Além da BAT, mostram os dados da ImportGenius, uma das principais importadoras da companhia chinesa no país é a distribuidora de vapes Agatres, que está entre as responsáveis pelo marketing e contrabando de cigarros eletrônicos ao Brasil, segundo reportagem do Núcleo de 2024. Já a VapeEZ não vendeu os dispositivos para outras empresas fora a BAT, segundo os dados revisados pelo Joio.

No portal de entrada de Santa Cruz do Sul, a “capital do fumo” no Brasil, a logomarca da BAT (Foto: Isabelle Rieger/O Joio e O Trigo)
À reportagem, a multinacional de tabaco admitiu a relação comercial com a Smoore. “A BAT adquire seus produtos de vaporização de diferentes fornecedores, incluindo a Shenzhen Smoore Technology Limited (Smoore) e a operação entre a BAT e a Smoore segue processos independentes das atividades que a companhia [chinesa] mantém com outros clientes”, disse a empresa em nota. “A BAT informa que não possui qualquer vínculo com a VapeEZ e nunca manteve relacionamento comercial com a empresa”, afirmou.
O Joio, contudo, encaminhou um e-mail a uma das empresas chinesas e mencionou ter identificado dados alfandegários que indicavam exportações da companhia à multinacional britânica. “VapeEZ foca principalmente em produtos ODM [ou seja, ela fabrica produtos sem logotipos e licencia esse uso aos outros] para muitas empresas de marca, como a Ignite”, respondeu uma representante de seu time de vendas. “Além disso, estamos em comunicação com a BAT em alguns novos projetos.”
Um estudo recente do Instituto Nacional do Câncer calculou que, para cada R$ 1 de lucro da indústria do tabaco com o cigarro comum, o país gasta um total de R$ 5 com os custos diretos e indiretos do tabagismo, ligados ao adoecimento, à perda de produtividade e à morte. Ainda não há cálculos que estimem os impactos negativos de vapes à saúde pública, contudo, a tendência é que impulsionem uma retomada no uso de cigarros comuns. “Você vai ter uma parcela da população que vai começar a usar o dispositivo eletrônico e, a partir do momento que a dependência se instaura, ela vai migrar para o produto mais barato, que é o convencional”, diz André Szklo, do Inca.

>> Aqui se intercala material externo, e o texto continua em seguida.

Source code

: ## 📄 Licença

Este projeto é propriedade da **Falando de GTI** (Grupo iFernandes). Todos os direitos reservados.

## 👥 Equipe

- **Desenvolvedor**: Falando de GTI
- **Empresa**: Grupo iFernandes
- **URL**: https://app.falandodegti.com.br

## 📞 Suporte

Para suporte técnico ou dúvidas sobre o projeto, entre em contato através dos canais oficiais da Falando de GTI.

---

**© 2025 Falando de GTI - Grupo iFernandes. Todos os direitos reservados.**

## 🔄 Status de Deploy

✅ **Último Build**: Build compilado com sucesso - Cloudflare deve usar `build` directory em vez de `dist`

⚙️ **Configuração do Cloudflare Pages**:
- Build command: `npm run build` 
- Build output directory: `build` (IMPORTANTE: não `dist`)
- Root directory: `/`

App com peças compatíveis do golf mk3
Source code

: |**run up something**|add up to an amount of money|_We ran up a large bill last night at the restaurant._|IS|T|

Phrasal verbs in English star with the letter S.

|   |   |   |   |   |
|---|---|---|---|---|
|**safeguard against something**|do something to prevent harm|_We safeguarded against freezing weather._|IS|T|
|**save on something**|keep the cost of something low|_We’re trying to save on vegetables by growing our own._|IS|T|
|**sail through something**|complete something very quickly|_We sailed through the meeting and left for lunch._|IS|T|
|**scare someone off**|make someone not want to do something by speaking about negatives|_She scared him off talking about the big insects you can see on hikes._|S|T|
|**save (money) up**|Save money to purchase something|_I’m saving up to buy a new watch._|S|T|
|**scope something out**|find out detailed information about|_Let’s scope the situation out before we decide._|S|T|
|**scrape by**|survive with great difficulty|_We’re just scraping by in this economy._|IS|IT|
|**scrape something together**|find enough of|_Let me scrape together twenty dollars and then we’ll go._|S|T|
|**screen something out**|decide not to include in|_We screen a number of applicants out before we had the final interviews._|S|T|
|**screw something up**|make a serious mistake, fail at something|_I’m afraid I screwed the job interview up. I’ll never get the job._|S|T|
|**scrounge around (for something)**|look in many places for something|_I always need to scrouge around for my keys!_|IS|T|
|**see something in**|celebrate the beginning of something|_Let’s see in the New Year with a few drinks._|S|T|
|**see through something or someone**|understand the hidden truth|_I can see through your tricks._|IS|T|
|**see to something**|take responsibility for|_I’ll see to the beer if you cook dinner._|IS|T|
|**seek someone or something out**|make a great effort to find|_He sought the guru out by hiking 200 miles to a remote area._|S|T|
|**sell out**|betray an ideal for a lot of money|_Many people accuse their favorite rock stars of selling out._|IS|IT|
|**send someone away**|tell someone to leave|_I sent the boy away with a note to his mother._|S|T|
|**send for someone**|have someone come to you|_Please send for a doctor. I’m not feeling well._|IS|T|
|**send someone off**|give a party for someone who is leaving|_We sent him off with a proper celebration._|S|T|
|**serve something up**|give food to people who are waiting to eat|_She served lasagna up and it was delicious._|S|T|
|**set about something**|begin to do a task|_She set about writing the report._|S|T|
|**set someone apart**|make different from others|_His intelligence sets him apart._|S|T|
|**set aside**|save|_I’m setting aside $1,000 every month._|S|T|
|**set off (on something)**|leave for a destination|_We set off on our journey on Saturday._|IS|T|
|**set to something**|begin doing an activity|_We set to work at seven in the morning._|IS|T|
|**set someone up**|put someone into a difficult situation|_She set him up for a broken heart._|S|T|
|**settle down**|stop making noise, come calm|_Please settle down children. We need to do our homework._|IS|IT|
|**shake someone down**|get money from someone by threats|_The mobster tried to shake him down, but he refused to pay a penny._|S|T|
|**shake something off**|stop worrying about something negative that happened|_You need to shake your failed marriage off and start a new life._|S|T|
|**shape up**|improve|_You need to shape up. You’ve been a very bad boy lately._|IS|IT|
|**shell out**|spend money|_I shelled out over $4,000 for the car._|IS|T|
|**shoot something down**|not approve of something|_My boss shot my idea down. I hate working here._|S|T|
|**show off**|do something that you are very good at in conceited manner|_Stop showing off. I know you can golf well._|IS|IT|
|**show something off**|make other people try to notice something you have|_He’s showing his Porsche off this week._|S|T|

Leia a íntegra das respostas da BAT encaminhadas ao Joio
A BAT informa que não possui qualquer vínculo com a VapeEZ e nunca manteve relacionamento comercial com a empresa.
A BAT adquire seus produtos de vaporização de diferentes fornecedores, incluindo a Shenzhen Smoore Technology Limited (Smoore) e a operação entre a BAT e a Smoore segue processos independentes das atividades que a companhia mantém com outros clientes.
Nossos dispositivos de vaporização passam por rigorosos testes de qualidade.
Cada produto é submetido a mais de 1.000 horas de testes, assegurando excelência em desempenho e segurança.
Além disso, nossos dispositivos são testados e certificados por laboratórios independentes, garantindo que cada aparelho atenda aos mais elevados padrões e esteja em conformidade com a legislação local antes de chegar aos consumidores.